Viktoria ging in die Küche und stellte ihre Kaffeetasse in die Spülmaschine. Sie schaute aus dem Fenster. Es war noch früh am Morgen und das Viertel erwachte langsam zum Leben. Vor dem kleinen Obst- und Gemüsegeschäft auf der anderen Straßenseite lud der türkische Besitzer Holzkisten mit frischer Ware aus seinem Transporter. Das Gewitter der letzten Nacht war leichtem Nebel gewichen. Hier und da wurde schon ein Stückchen des strahlend blauen Himmels sichtbar. Es würde ein schöner Tag werden.
Viktoria öffnete die oberste Schublade in ihrer Küchenzeile. Die Briefe waren bereits vor einigen Tagen eingetroffen, doch erst jetzt war der richtige Zeitpunkt, sie zu öffnen. Der erste war von ihren Eltern. Eine bunte Karte fiel heraus. Sie las die Worte mit Tränen in den Augen. Der zweite Umschlag enthielt ebenfalls eine Karte. Mit zittrigen Händen betrachtete sie die Zeichnung von zwei Mädchen, die ein riesiges Geschenkpaket zwischen sich hielten und versuchten, gleichzeitig die überdimensionale Schleife zu öffnen.
Weinend und lachend zugleich las sie die aufmunternden Worte ihrer Freundin Elizabeth. Mit den Briefen in der Hand ging Viktoria ins angrenzende Wohnzimmer. Sie ließ sich auf einen Sessel fallen und ihr Blick glitt automatisch zu dem großen Zeichentisch in einer Ecke des Raumes.
Sie hatte in den vergangenen Monaten nur einige halbherzige Versuche unternommen, ihre Arbeit wieder aufzunehmen, und war jedes Mal gescheitert. Doch dieses Mal würde sie es anders angehen. Sie hatte vor einigen Tagen das Angebot erhalten, ein Kinderbuch zu illustrieren, und sich eine Woche Bedenkzeit erbeten. Sie würde annehmen. Nicht zuletzt wegen ihrer finanziellen Lage. Ihre Reserven waren weitestgehend verbraucht und andere Einnahmequellen in nächster Zukunft nicht in Sicht.

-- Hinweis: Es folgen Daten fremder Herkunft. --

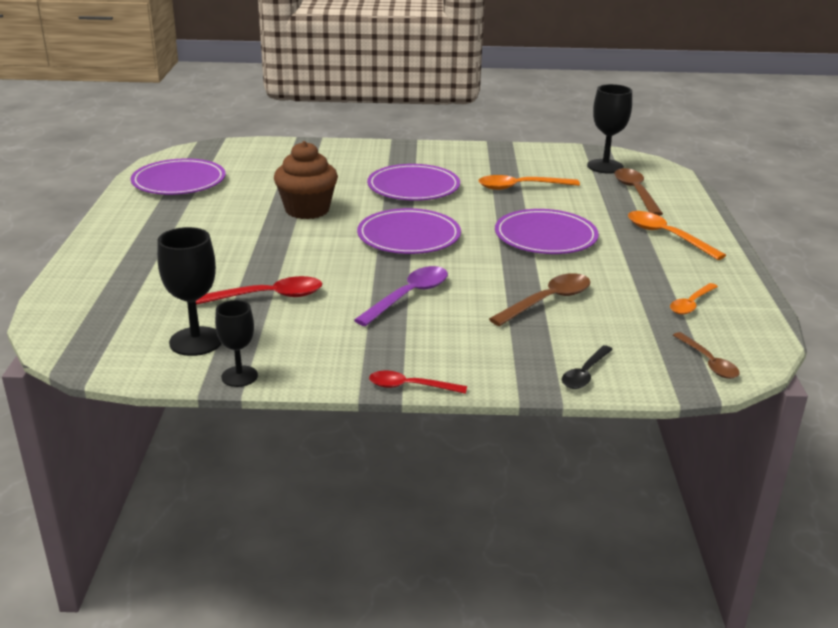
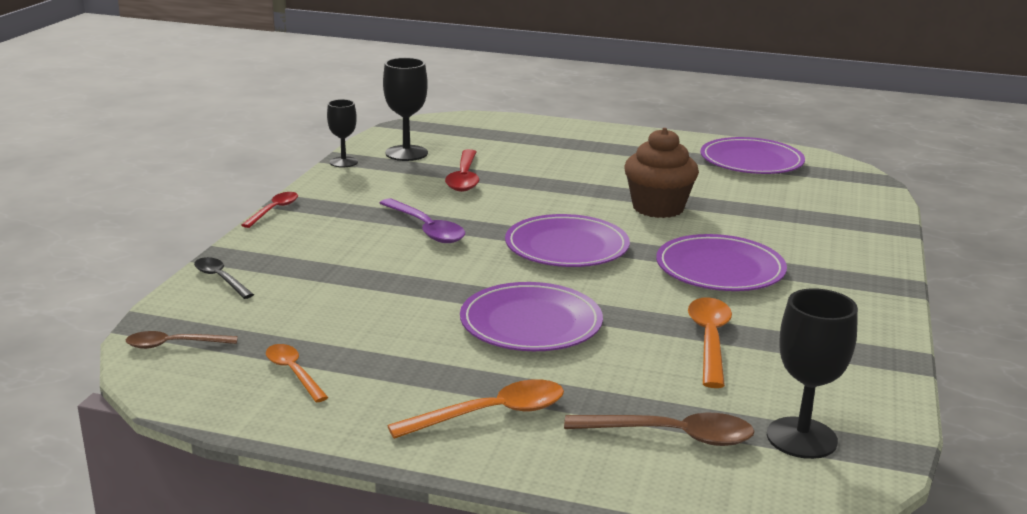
camera: 105 degrees right, 5 degrees down
(547, 301) = (367, 290): brown spoon -> none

Sie griff nach dem Telefon und hinterließ eine Nachricht auf dem Anrufbeantworter der Agentur, für die sie als freiberufliche Illustratorin arbeitete. Dann wählte sie die Nummer, die sie schon seit Jahren in- und auswendig kannte.
Trotz der frühen Morgenstunde wurde bereits nach dem zweiten Klingeln der Hörer abgenommen. Es schien, als hätte ihre Freundin Elizabeth in den letzten acht Monaten nichts anderes getan, als auf diesen Moment zu warten.
Malin saß an ihrem Schreibtisch im Großraumbüro der Mordkommission und gähnte. Nach ihrem desaströsen Besuch bei Fricke hatte sie fast die gesamte restliche Nacht damit zugebracht, Zeile um Zeile in dem Buch nach weiteren Hinweisen zu suchen. Sie hatte eine Liste mit Anhaltspunkten zusammengetragen, bei denen es sich lohnen könnte, sie mit der Ermittlungsakte abzugleichen. Eine weitere Übereinstimmung hatte sie bereits gefunden: Im Krimi wurde ebenfalls ein Wagen mit Kleidung und Brieftasche des Toten aufgefunden. Malin war überzeugt, auf der richtigen Spur zu sein. Im Buch hatte der Täter fingierte Indizien und Spuren hinterlassen, die letzten Endes zur Aufklärung des Mordes geführt hatten. Sie würde sich noch mal die Fundstücke vom Tatort anschauen müssen.
Kopfschmerzen bereitete Malin die Identität des Opfers.